À l’occasion de la commémoration du quatrième anniversaire du GENOCOST, le directeur général du FONAREV, Patrick Fata Makunga, a appelé à préserver le caractère national et inclusif de cette journée dédiée à la mémoire des victimes des violences en RDC. Il a plaidé pour que la mémoire, la justice et la réparation restent au-dessus des divergences politiques et institutionnelles.
Patrick Fata s’est exprimé le 2 août 2026 au Mémorial du GENOCOST à Kinshasa, lors de la cérémonie organisée en présence du président de la République, Félix Tshisekedi, et de plusieurs responsables du pays. Dans son intervention, le directeur général du Fonds national de réparation des victimes de violences sexuelles liées aux conflits et des victimes des crimes contre la paix et la sécurité de l’humanité a insisté sur la dimension collective de cette commémoration.
Pour lui, le GENOCOST ne doit être associé à aucune institution ou formation politique particulière.
« Le combat pour la mémoire n’appartient pas uniquement aux victimes. Le combat pour la justice n’appartient pas uniquement aux institutions », a-t-il déclaré, appelant à dépasser les clivages politiques et les divergences de circonstance.
Patrick Fata considère ainsi que les victimes des atrocités commises en République démocratique du Congo relèvent de la responsabilité de l’ensemble de la nation. Il estime que le GENOCOST doit rester un référentiel mémoriel commun à tous les Congolais, indépendamment de leurs appartenances politiques ou socioculturelles.
Au-delà de la commémoration, le responsable du FONAREV a appelé à transformer le souvenir des victimes en un engagement en faveur de la justice, de la paix et de la réconciliation.
Il a notamment insisté sur la nécessité de construire l’avenir à partir de la vérité plutôt que de l’oubli, et de privilégier la justice plutôt que la vengeance.
« Oui, le Congo se relèvera. Non pas par l’oubli, mais par la vérité. Non pas par la vengeance, mais par la justice », a-t-il affirmé dans son allocution.
Cette démarche s’inscrit dans le cadre du processus national de mémoire et de réparation en faveur des victimes des violences massives qui ont marqué la RDC au cours des dernières décennies.
Le 2 août a été consacré Journée nationale de commémoration des victimes des violences massives ayant endeuillé le pays depuis plus de trois décennies. Cette consécration découle de la loi du 26 décembre 2022 relative à la protection et à la réparation des victimes de violences sexuelles liées aux conflits ainsi que des victimes des crimes contre la paix et la sécurité de l’humanité.

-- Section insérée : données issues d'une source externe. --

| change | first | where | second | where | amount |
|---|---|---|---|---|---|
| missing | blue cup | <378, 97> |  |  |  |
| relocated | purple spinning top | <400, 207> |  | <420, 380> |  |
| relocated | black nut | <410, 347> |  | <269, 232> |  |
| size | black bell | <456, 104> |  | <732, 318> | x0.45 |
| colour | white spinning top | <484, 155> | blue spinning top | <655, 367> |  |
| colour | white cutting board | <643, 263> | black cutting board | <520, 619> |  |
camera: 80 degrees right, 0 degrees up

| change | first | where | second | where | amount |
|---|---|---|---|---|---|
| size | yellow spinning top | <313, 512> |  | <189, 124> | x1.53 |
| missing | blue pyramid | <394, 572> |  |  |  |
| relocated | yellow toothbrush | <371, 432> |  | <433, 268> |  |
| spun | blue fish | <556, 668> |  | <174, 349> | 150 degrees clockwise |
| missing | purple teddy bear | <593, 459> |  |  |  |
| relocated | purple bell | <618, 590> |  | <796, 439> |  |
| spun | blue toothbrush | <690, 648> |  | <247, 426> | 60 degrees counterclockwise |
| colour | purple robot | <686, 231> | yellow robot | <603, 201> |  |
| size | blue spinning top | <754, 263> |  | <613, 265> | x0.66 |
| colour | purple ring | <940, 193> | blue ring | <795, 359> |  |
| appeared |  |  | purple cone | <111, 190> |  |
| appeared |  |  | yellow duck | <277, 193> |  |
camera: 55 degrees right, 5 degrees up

La même loi a notamment institué la Commission interministérielle d’aide aux victimes et d’appui aux réformes (CIA-VAR) et le FONAREV, deux structures appelées à jouer un rôle dans la politique nationale de mémoire, de réparation et de justice transitionnelle.

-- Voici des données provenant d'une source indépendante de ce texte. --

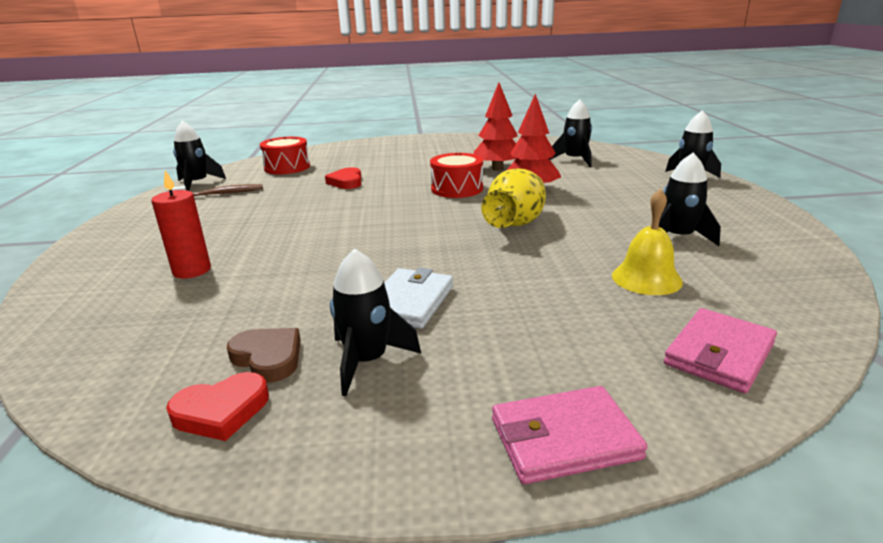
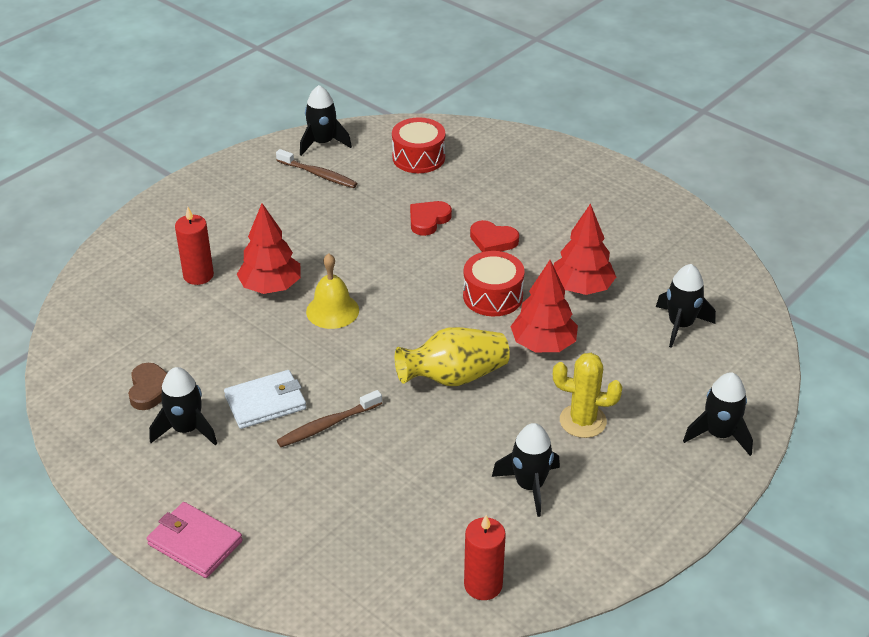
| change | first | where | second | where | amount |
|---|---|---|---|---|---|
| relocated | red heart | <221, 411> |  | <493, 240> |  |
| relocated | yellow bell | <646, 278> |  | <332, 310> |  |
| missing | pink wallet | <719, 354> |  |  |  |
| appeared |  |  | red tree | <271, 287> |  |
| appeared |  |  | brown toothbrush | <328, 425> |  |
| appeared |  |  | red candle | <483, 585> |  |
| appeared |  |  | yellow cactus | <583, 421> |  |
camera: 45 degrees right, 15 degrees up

Pour Patrick Fata, l’enjeu dépasse donc une simple cérémonie annuelle. Il s’agit de maintenir la mémoire des victimes au cœur de l’action collective et de faire de cette mémoire un levier pour éviter que les violences du passé ne se reproduisent.
La commémoration du GENOCOST apparaît ainsi comme un rendez-vous destiné à rassembler les Congolais autour d’une histoire douloureuse commune, au-delà des appartenances politiques et institutionnelles.